The Highfield Hall Ice House is in ground which was a less common (and more expensive) style. It was constructed for the Beebe family around 1890. Its location was most likely determined by elevation (necessary for drainage) and convenience to the house. Typically ice houses were oriented so that the door faced southwest and that is true here (the small door). The ice house features thick stone walls, three progressive doors, and a wooden interior lining–all added to ensure maximum insulation. Vents at each end wall and along the roofline allowed warm air and vapor to escape. This ventilation made the house more efficient by keeping it cooler inside. The floor was gravel, a porous material that could accommodate drainage. A wooden floor and a layer of sawdust would be placed on the gravel to keep the ice out of the dirt.
The Beebes most likely purchased the ice locally and had it delivered in winter. Blocks of ice were stacked in layers interspersed with sawdust. Once full, the deliveryman inscribed the date and his name on the ceiling beams. The ice would be stored in the ice house until the Beebe family arrived in the summer.
Over the years, the ice house had fallen into serious disrepair. The restoration of the Highfield Hall Ice House began in 2009, thanks in part to Falmouth Community Preservation Funds. Glenn Upton and Jon Oatley led the project and did almost all of the work themselves.

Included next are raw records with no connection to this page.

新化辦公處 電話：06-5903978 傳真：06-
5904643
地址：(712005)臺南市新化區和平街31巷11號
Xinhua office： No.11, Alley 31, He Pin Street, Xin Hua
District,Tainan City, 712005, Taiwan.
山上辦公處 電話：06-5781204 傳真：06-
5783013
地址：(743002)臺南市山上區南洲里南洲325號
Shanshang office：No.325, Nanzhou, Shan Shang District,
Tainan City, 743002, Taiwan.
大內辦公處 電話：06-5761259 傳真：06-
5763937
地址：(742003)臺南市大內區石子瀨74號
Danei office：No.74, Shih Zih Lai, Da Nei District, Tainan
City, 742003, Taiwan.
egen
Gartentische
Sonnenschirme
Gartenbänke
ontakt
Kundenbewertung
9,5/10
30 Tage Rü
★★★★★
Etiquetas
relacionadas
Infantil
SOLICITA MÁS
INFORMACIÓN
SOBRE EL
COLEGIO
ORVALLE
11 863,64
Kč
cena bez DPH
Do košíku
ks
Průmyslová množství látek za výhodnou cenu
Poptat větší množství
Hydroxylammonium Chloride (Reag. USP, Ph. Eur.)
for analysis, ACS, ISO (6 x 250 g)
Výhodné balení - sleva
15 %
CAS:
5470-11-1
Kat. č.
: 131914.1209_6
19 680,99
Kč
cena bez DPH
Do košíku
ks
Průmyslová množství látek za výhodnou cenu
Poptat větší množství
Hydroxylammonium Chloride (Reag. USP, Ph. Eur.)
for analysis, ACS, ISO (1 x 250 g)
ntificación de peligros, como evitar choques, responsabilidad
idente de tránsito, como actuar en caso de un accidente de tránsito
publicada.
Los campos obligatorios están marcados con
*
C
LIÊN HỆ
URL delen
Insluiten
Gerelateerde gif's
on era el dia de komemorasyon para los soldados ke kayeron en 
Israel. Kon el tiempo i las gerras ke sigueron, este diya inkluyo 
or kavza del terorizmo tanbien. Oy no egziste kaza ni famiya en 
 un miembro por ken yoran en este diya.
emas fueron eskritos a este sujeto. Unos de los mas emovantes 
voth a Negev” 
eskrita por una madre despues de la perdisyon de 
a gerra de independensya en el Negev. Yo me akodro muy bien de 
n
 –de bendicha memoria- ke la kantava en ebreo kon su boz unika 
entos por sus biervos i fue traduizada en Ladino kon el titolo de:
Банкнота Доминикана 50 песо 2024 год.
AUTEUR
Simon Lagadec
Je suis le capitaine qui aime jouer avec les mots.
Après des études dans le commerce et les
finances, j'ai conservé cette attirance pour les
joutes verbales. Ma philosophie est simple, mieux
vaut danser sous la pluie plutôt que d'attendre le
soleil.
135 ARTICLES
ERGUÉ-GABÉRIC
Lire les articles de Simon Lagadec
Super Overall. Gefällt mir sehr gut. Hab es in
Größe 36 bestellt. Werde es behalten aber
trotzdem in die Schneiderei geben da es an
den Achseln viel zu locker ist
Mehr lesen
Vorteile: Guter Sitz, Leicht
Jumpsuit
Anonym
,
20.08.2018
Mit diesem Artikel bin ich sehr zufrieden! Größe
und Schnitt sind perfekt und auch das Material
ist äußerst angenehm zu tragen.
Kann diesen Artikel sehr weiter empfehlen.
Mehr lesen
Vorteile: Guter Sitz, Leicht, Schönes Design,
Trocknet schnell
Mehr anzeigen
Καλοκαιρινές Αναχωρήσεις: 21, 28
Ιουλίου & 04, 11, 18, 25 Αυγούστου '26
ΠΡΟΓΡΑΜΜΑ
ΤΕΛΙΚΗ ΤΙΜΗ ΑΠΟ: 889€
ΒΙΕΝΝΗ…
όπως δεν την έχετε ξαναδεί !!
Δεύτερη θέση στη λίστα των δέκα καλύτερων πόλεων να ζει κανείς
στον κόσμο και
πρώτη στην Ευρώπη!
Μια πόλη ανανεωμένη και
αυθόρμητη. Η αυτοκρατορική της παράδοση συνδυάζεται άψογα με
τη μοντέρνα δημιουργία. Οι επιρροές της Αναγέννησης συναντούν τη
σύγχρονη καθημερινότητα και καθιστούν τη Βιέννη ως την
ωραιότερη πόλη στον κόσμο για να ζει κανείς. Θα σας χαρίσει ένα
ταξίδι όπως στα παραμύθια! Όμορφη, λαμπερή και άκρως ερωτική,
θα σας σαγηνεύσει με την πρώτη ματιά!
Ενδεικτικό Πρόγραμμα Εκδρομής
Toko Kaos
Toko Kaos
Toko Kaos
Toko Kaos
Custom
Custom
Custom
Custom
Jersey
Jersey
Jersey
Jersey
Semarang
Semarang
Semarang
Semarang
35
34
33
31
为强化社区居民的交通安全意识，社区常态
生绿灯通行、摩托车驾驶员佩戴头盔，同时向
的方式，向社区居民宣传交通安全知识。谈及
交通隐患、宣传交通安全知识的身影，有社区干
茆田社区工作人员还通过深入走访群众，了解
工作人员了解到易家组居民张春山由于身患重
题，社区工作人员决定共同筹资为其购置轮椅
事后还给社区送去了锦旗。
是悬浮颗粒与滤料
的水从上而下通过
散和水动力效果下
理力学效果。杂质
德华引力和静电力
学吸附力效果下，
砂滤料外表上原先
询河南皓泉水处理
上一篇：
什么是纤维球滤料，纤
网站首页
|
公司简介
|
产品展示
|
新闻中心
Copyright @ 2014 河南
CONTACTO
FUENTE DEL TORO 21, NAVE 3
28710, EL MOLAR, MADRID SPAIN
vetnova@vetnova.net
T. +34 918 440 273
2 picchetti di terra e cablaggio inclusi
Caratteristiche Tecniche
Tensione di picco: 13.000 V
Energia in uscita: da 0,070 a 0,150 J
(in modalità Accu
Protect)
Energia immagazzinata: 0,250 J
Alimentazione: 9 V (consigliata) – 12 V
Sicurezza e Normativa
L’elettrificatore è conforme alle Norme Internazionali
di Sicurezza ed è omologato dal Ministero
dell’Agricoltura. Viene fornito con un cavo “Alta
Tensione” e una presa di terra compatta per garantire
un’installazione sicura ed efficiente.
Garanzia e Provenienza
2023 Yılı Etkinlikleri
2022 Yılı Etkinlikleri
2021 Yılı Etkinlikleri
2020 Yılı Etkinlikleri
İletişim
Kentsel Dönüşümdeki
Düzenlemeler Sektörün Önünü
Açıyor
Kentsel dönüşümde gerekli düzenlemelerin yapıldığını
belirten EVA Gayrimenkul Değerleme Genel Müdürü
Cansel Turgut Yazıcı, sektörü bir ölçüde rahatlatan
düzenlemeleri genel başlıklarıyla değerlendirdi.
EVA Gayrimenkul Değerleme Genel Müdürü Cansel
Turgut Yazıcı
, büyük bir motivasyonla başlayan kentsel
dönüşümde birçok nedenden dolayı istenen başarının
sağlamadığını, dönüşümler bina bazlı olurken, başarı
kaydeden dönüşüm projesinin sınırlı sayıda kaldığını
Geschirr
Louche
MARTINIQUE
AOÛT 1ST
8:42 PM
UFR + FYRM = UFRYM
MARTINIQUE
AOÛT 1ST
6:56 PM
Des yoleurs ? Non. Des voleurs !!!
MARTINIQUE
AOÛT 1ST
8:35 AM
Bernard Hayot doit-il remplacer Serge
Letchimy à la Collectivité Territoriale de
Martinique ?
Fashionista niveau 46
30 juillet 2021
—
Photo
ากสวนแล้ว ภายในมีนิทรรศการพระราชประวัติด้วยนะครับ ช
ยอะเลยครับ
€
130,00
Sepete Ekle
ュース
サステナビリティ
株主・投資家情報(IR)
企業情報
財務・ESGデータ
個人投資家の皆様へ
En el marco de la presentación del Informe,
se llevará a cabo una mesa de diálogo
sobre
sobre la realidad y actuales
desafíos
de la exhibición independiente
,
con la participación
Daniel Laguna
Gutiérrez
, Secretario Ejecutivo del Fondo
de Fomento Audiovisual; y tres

The foundation and all the stonework were stabilized and secured. Roof rafters were replaced with lumber from Cataumet Sawmill. Upton designed a recreation of the tongue and groove wood lining in the interior. He added windows to allow visitors to see the interior stone walls. The lower interior door and the hardware (such as the hinges) are original to the ice house. The exterior door and handle were repurposed from an old greenhouse.